The patrons, unlike the employees, are mostly masked, due in part I imagine to the fact that we were told we cannot enter a store unless we are masked. Here we go with the masks again . . . .
Personally, I have no issue with wearing masks. My family purchased them before it was the law of the land and in the rare event that we venture out into society where we may cross paths with other people we don them happily. My husband purchased masks for his employees and mandated them at the workplace before it was required. I am not anti-mask. In fact, I think that the countries who have had the most success in minimizing the impact of the virus were largely mask-wearing countries. But I am anti-hypocrisy, anti-contradictory information, and anti the mass confusion that results from these ever changing and incomprehensible policies that apply only to some members of society.
Another change I noticed was that in addition to the tape on the floor clearly delineating the queue at 6 foot increments there are now arrows taped to the floor to move shoppers in a single direction down the aisles. This is long overdue.
And also hugely ineffective.
The aisles and endcaps remain cluttered with miscellaneous displays of s’mores ingredients, sugary cereals, picnic supplies and countless other extraneous items that I presume are meant to trigger impulse buying. If any of these items were rationally-related to easing the pains of quarantine I might get it. But with millions of Americans out of work and money in short supply I don’t see too many people stocking up on stale Christmas cookies and leftover wrapping paper, exorbitantly priced (even by pre-Covid-19 standards) hand-carved wooden spoons and/or animal shaped beach towels.
If these items are big sellers and bringing in extra revenue to the store, might I suggest they, at least temporarily, house them on the empty shelves in the toilet paper and cleaning supply aisles?

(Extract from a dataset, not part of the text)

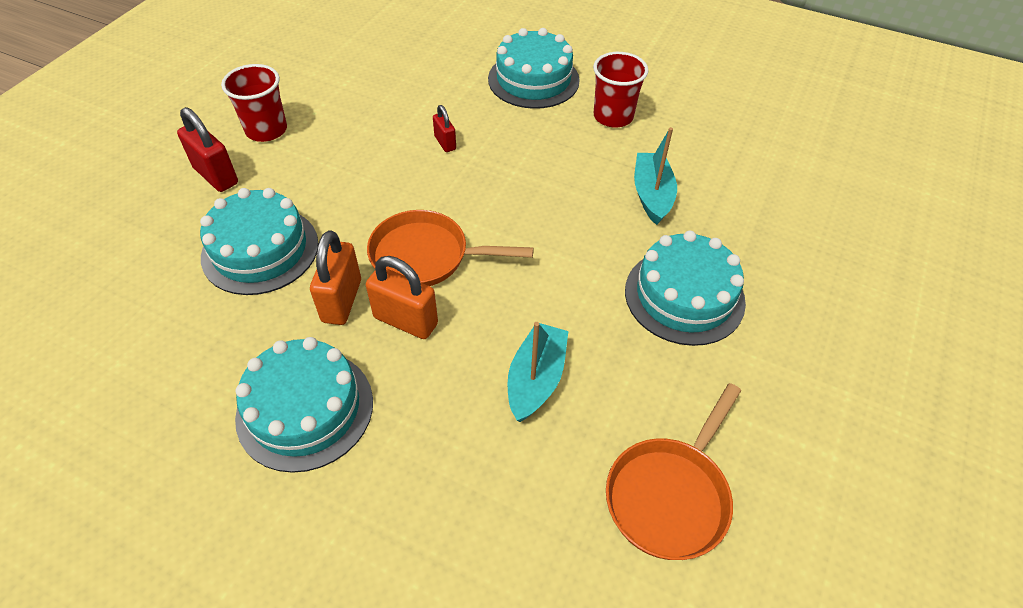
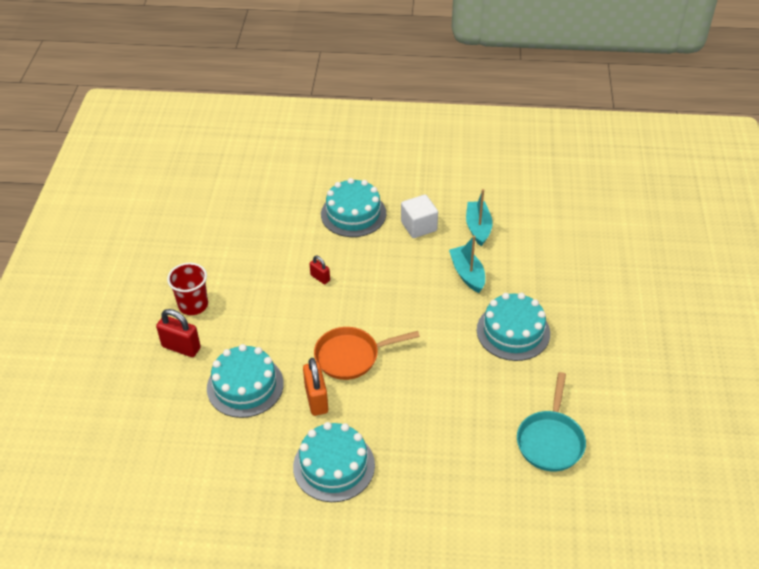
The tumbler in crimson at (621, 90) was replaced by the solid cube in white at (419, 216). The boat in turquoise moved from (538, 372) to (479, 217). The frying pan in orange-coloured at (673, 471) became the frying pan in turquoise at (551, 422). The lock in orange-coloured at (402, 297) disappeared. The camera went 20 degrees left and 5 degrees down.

Many of the shoppers appear to remain blissfully unaware that we in the midst of a pubic health crisis. Either that or they truly believe their bandana, t-shirt and other DIY masks are offering them full protection from the virus. One woman banged her cart into my back three times – which we all know only put her three feet behind me and not the recommended six feet. I grimaced and ignored her because given her close proximity I didn’t want to get into a discussion. But apparently, when I didn’t heed her signal to hurry along, she abandoned even the relative distance of the cart and tapped me on the shoulder as I was digging for the last box of French Roast K-Cups from the very back of the shelf.
My first thoughts were : Did someone just touch me? At the grocery store? During a global pandemic?
Quickly followed by: I’m not leaving here without my coffee.
I forced myself to take a deep breath as I slowly turned my head while simultaneously leaning back into the grocery store shelves. I looked up at her from my awkward angle and she glared at me. Mustering every ounce of patience I possessed, which is not much these days, I said, “Yes?” glad she couldn’t see the snarl behind my mask. (Perhaps these masks are growing on me).
“I need to get in there,” she said, rolling her eyes at me and pointing at the shelf full of coffee. Oh, well in that case . . . . I guess I missed the memo where her coffee needs were superior to mine. I [somewhat] kindly asked her to please back up while I collected my cart and ran out of her way.
Overall, the trip was a success. An anxiety-producing experience of inconsistency and stupidity, but in terms of groceries I did manage to find most of what I needed. I even got a multipack of paper towels (my preferred brand) and tissues. So I’d consider that a win. But now I am exhausted.
I wonder if 1 p.m. is too early for a drink?
Oh – and just for the record. It’s snowing again today.
Stay safe (away from the grocery store if at all possible).